This and that for your Thursday reading.
- Katie Camero discusses how the belief that the COVID-19 pandemic is over (pushed by businesses and politicians eager to avoid responsibility for anybody's health) is creating avoidable dangers for everybody. Sydney Stein et al. study the persistence and dispersal of COVID in the bodies of its victims, while Alexander Tin reports on CDC research tracing the number of long COVID deaths in the U.S. And Jill McIntosh reports on a new study showing a correlation between vaccine refusal and car accidents - with the plausible confounding factors of carelessness and a disregard for others hardly serving as a defence for people inflicting risks on the public in multiple ways.

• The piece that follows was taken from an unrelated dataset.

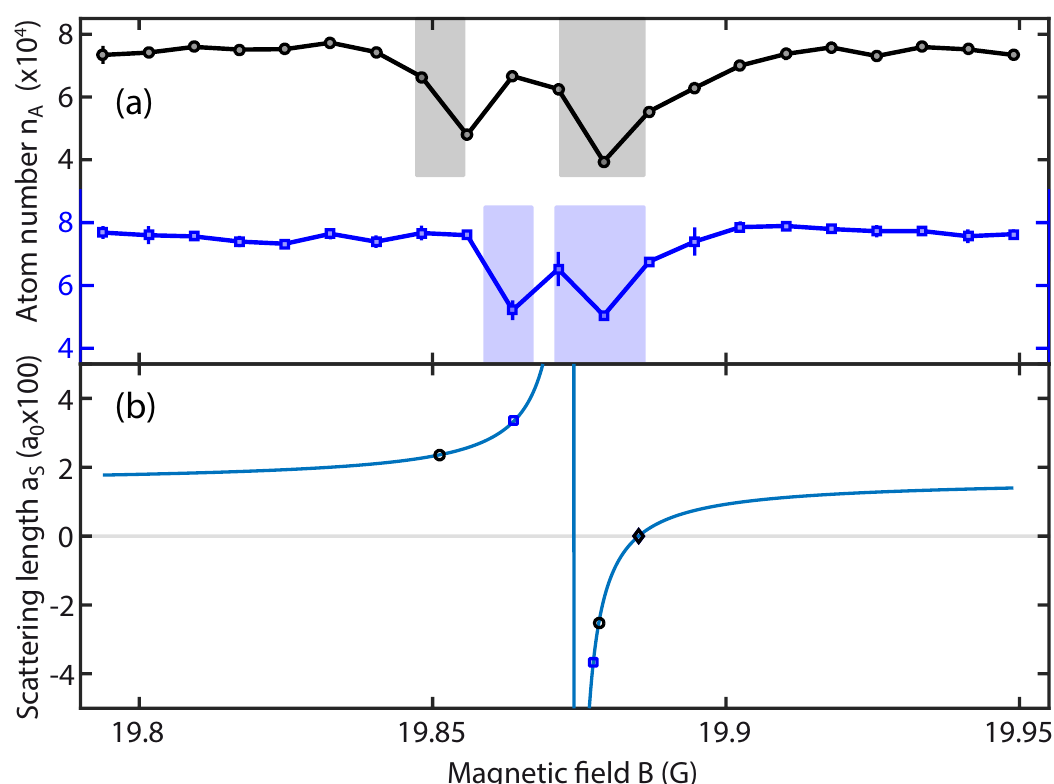
Figure 3: (a) Remaining atom number n for a singly occupied Mott insulator as a A = 500ms and function of B in the vicinity of the Feshbach resonance at 19.9G with t H = 30 E = 50ms and V = 20 E V (top circles) and t (bottom squares). The x , y , z R H x , y , z R shaded areas mark the regions for which | U | = E , incorporating a width of 8mG (see (b)). The solid lines connect the data points are guides to the eye. (b) Calculated scat- = 19.874G and ∆ B = 11mG. tering length around the Feshbach resonance using B 0 The local background scattering length in this range is ≈ 160a . Magnetic field val- 0 = 30 E = 20 E ues where | U | = E for V (circles) and V (squares), and where x , y , z R x , y , z R | U | = 0 (diamond) are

- Danyaal Raza weighs in on the prospect of community health hubs to ensure people have access to the primary care they need. Kenyon Wallace and Megan Ogilvie trace the causes of the crisis of pediatric care in Ontario. And Chris Gallaway highlights how the solution to capacity limitations is investment in a public system that's designed to succeed, not funneling money toward corporate profiteers based on the claim that Medicare is beyond repair.
- Armine Yalnizyan tests (and finds reason to doubt) the theory that increasing interest rates are invariable effective to reverse inflation. And Derek Decloet reports on the reality that Canadians are facing exceptionally high levels of consumer debt payments even with rates at relatively low levels - which should raise a red flag that further increases will cause catastrophic damage to individual-level finances.
- Geoffrey York reports on the RCMP's investigation into corruption by the mining company Ivanhoe in its exploitation of copper resources in the Congo. And Matteo Cimellaro reports on a push by Indigenous nations in the Amazon to limit the harm done by the Canadian resource extraction sector.
- Janetta MacKenzie writes about the inevitable decline in fossil fuel reliance despite the obstruction of the industry and its political spokespuppets. Justine Hunter reports on a Canadian Climate Institute study finding that Canada's haphazard climate adaptation plan is both underresourced, and poorly targeted to address the known results of a climate breakdown. And Don Pittis discusses how a focus on electric vehicles alone neglects both the carbon pollution resulting from power generation, and the effects of perpetuating a car-based transportation system.
- Finally, Doug Cuthand highlights how the cynical assertion of "sovereignty" by Danielle Smith and Scott Moe is based on the deliberate erasure of treaty rights.